U.S. stocks staged their strongest start to a year in more than a decade in the first quarter.
Investors were emboldened by signs of an easing to Europe’s debt crisis and a strengthening of the global economy and pushed stocks to their best opening quarter since 1998. U.S. gains came amid a global rally as markets from Tokyoto Frankfurtposted their strongest quarterly gains in several years. Last year investors put their money into defensive stocks such as utilities and healthcare companies. These companies make money in bad times as well as good. This year, however, it is the riskier stocks that have made the large gains.
1st Quarter Results:
Financial stocks which suffered the most in the great recession were up 22%, the best of the 10 industry groups in the S&P 500. Technology companies were up 21% while small company stocks did well also as investors expected a continued economic recovery. Utilities were down 3%, the only group in the red. It was the best January for stocks since 1997 as the Federal Reserve said it would keep benchmark interest rates near zero for almost three years.
On February 28th, the DOW rose above 13,000 for the first time since 2008, four months before the financial crisis hit in September. Two weeks later, in early March, the NASDAQ moved above the 3,000 level for the first time since the dot-com craze a dozen years earlier. The market, unlike last fall, rose steadily without any large up and down moves. The gap between the daily high and low for the S&P averaged about 0.9% so far this year. The variations were three times as much early last fall when the market was obsessed with debt problems in Europe and at home.
Investor attention next turns to corporate earnings announcements which begin on April 10th. Companies in the S&P 500 are making more money than ever, a good feat in a tepid economic recovery.
Those who are bullish on stocks note that the S&P trades at 12.9 times expected earnings for the year which is somewhat cheap compared to its 14.6 ten year average. This “forward” multiple is generally higher than the long-term average during bull markets. If it rose to 16 to 18 this year, stocks would be significantly higher than they are now, even with the same earnings’ forecast.
The bears are scoffing at this saying that first quarter profits are expected to fall 0.1% from last year at this time. That would be the first time in more than two years that earnings have not grown. For the full year, forecasts are for earnings to grow 9%, but those predictions count on a 16% growth in the last three months of the year.
Other skeptics point to the role of central banks around the world in lifting markets by printing money, lending at near zero interest rates and buying bonds and other securities.
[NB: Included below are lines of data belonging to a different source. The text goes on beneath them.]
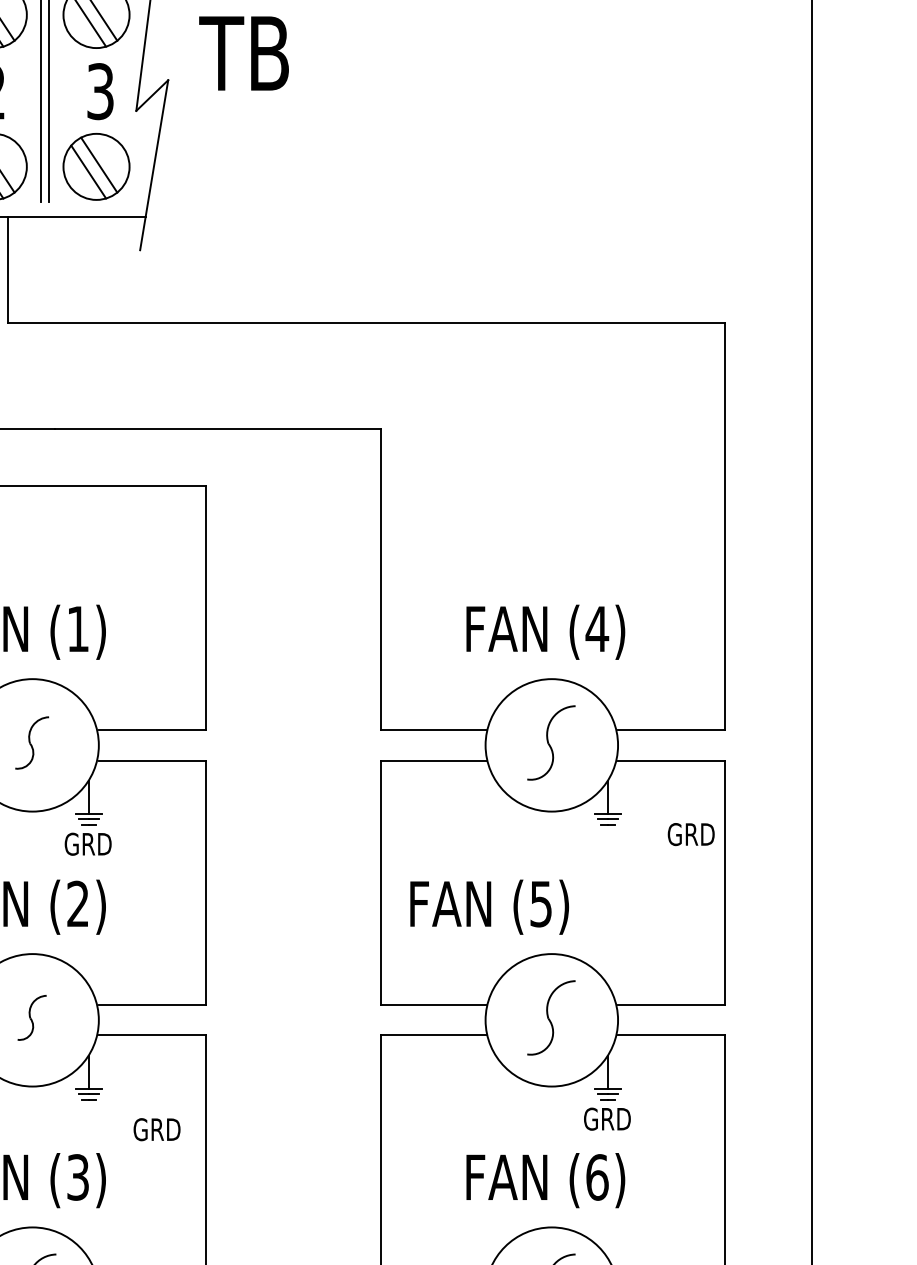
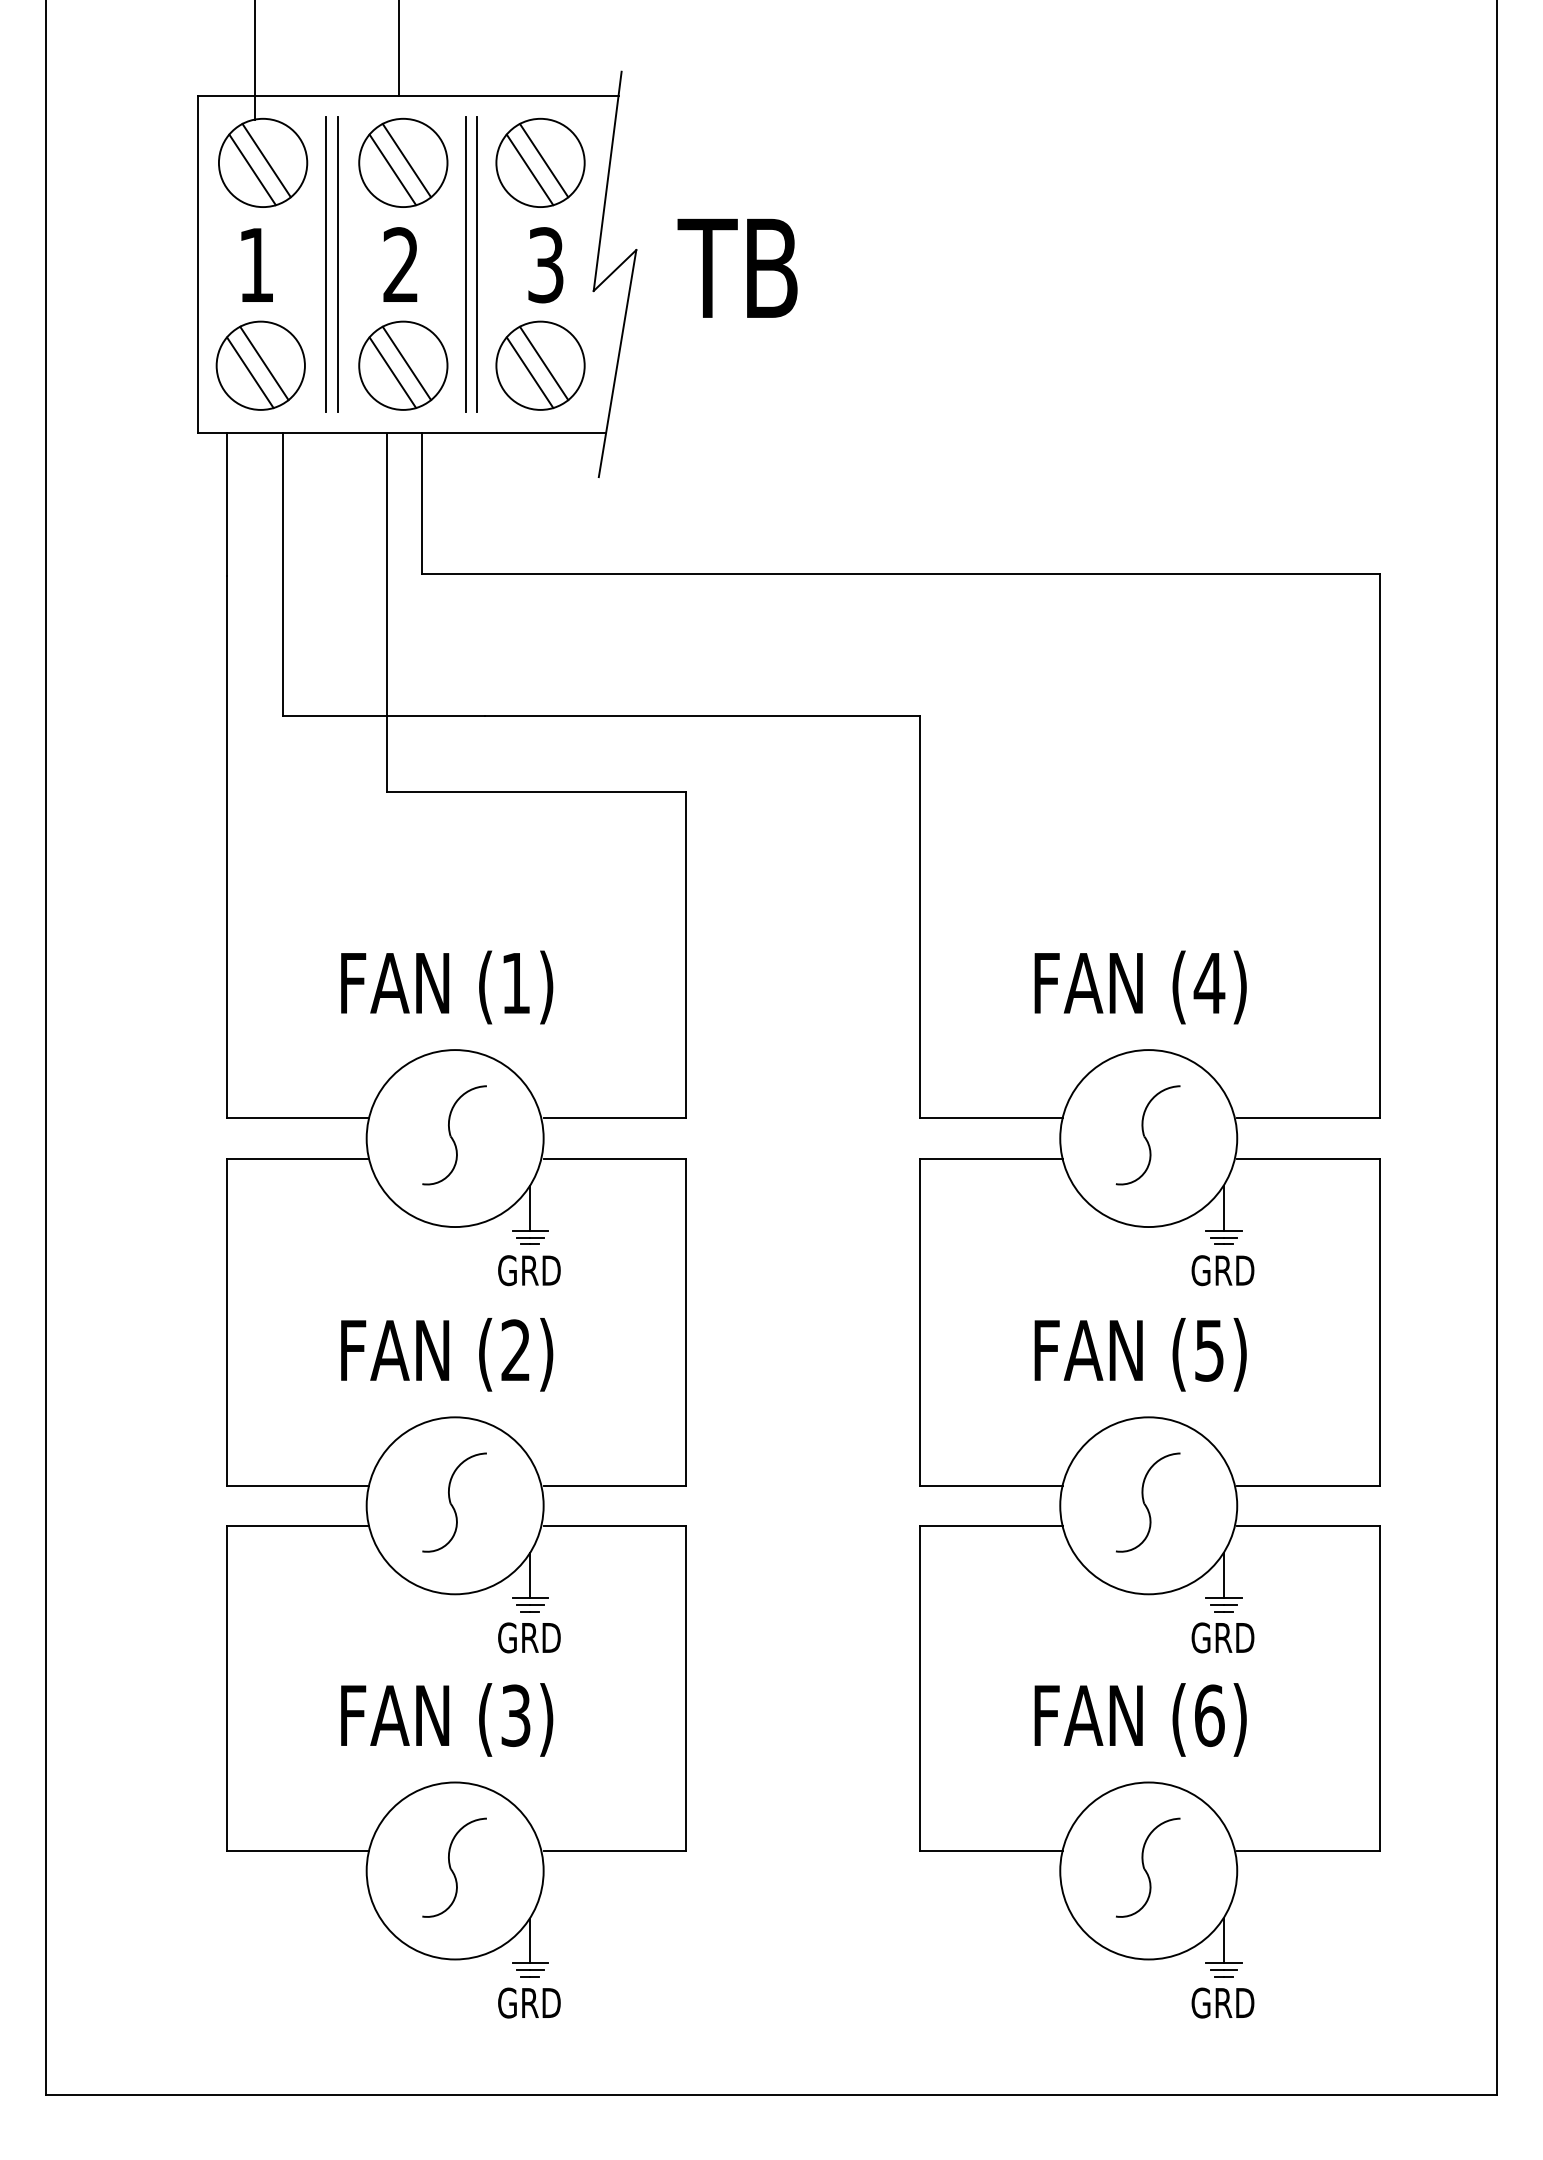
text: (243, 52) -> (737, 267), moved
part: (32, 743) -> (454, 1135), size x1.43
text: (690, 834) -> (1222, 1270), moved
text: (489, 907) -> (1140, 1354), moved
part: (32, 1017) -> (454, 1502), size x1.67
text: (157, 1129) -> (529, 1637), moved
All of these easy money tactics have artificially propped up equity markets.
The DOW has posted gains for six months in a row and only needs to rise about 7% to top the record high it hit in October 2007. The advance this quarter is the biggest quarterly gain for this index ever! Many stock indexes are now trading at levels that exceed analysts’ forecasts for year-end. Some market watchers note that the unseasonably warm winter this year gave an artificial bump to economic indicators, boosting construction activity and shopping. High gasoline prices could also begin to weigh on stocks. Oil prices soared close to $110 a barrel in February as tensions in the Middle East grew, driving gasoline prices higher. Predictions of $4.15 a gallon by Memorial Day lead some to think that consumer spending will suffer as more money goes to the daily cost of traveling.
We remain positive on the economy, however, and expect that the rest of the year will be a positive one despite the reservations outlined above.